There should be a Service for shell-operator (see Availability).

Command line options:

  --validating-webhook-configuration-name="shell-operator-hooks"
                                 A name of a ValidatingWebhookConfiguration resource. Can be set with
                                 $VALIDATING_WEBHOOK_CONFIGURATION_NAME.
  --validating-webhook-service-name="shell-operator-validating-svc"
                                 A name of a service used in ValidatingWebhookConfiguration. Can be set
                                 with $VALIDATING_WEBHOOK_SERVICE_NAME.
  --validating-webhook-server-cert="/validating-certs/tls.crt"
                                 A path to a server certificate for service used in
                                 ValidatingWebhookConfiguration. Can be set with
                                 $VALIDATING_WEBHOOK_SERVER_CERT.
  --validating-webhook-server-key="/validating-certs/tls.key"
                                 A path to a server private key for service used in
                                 ValidatingWebhookConfiguration. Can be set with
                                 $VALIDATING_WEBHOOK_SERVER_KEY.
  --validating-webhook-ca="/validating-certs/ca.crt"
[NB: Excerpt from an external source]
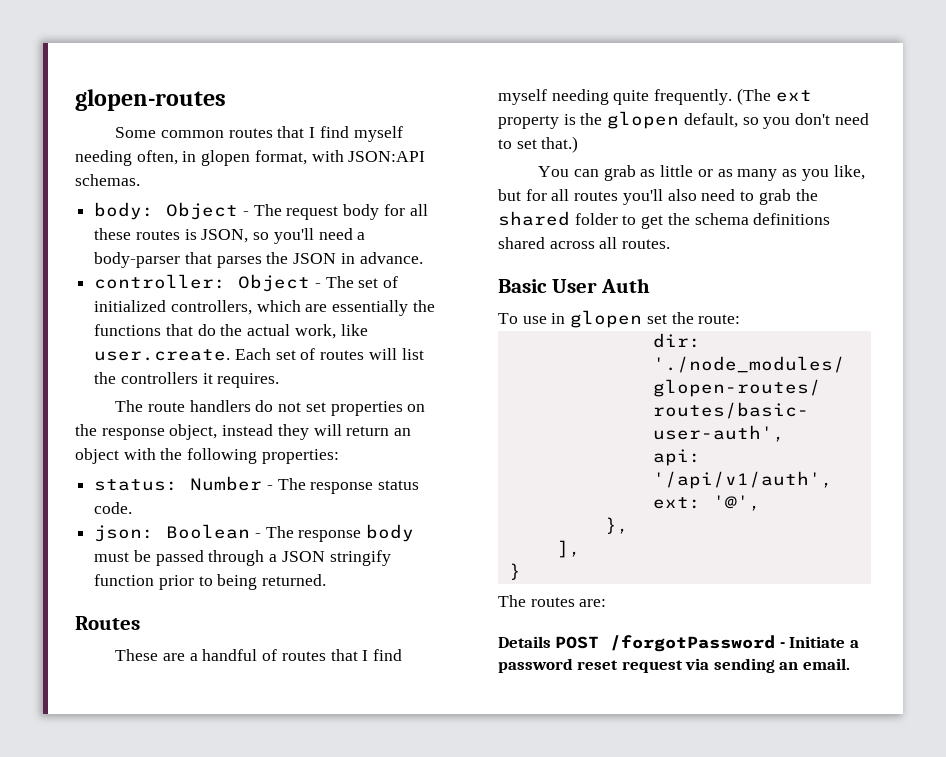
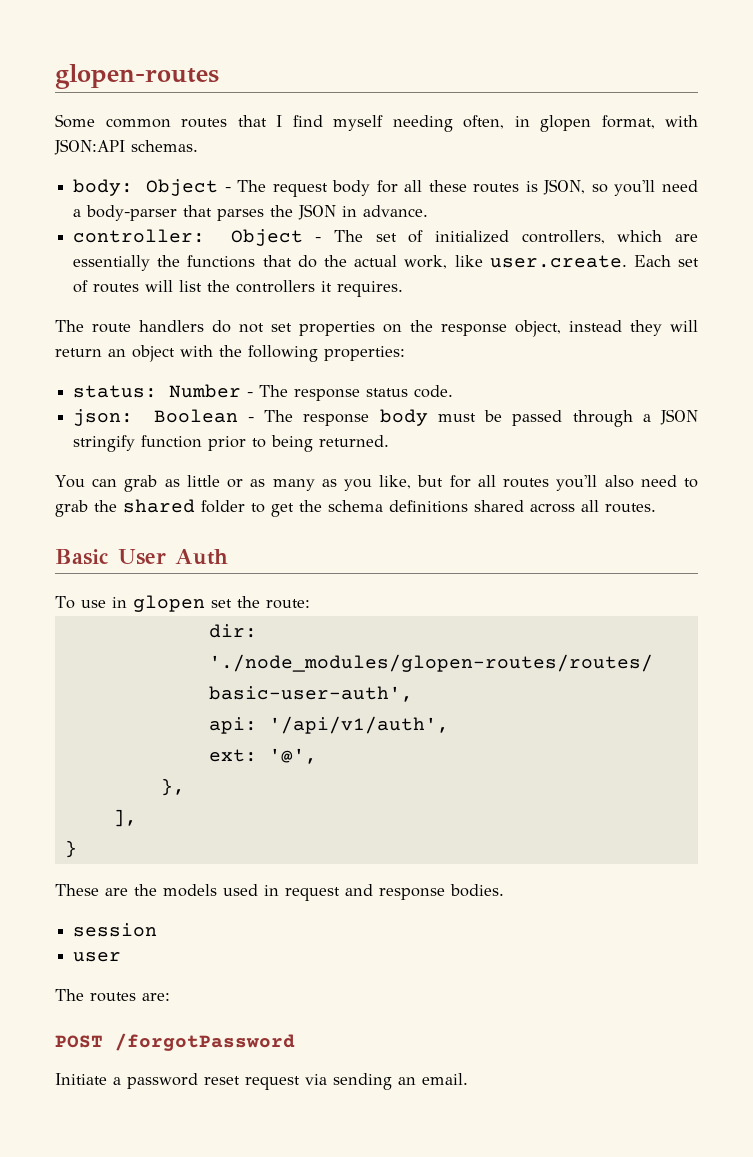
[75,616,140,630] [115,649,403,661] [498,88,812,105] [498,111,869,129] [498,136,579,153] // Routes // These are a handful of routes that I find myself needing quite frequently. (The ext property is the glopen default, so you don't need to set that.) -> (390, 441) none
(521, 571) none -> [55,884,504,901] [73,923,158,937] [73,952,122,962] // These are the models used in request and response bodies. // session // user
[498,636,551,648] Details -> (170, 997) none
[779,642,785,648] - -> (295, 1042) //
                                 A path to a ca certificate for ValidatingWebhookConfiguration. Can be set
                                 with $VALIDATING_WEBHOOK_CA.
  --validating-webhook-client-ca=VALIDATING-WEBHOOK-CLIENT-CA ...
                                 A path to a server certificate for ValidatingWebhookConfiguration. Can be
                                 set with $VALIDATING_WEBHOOK_CLIENT_CA.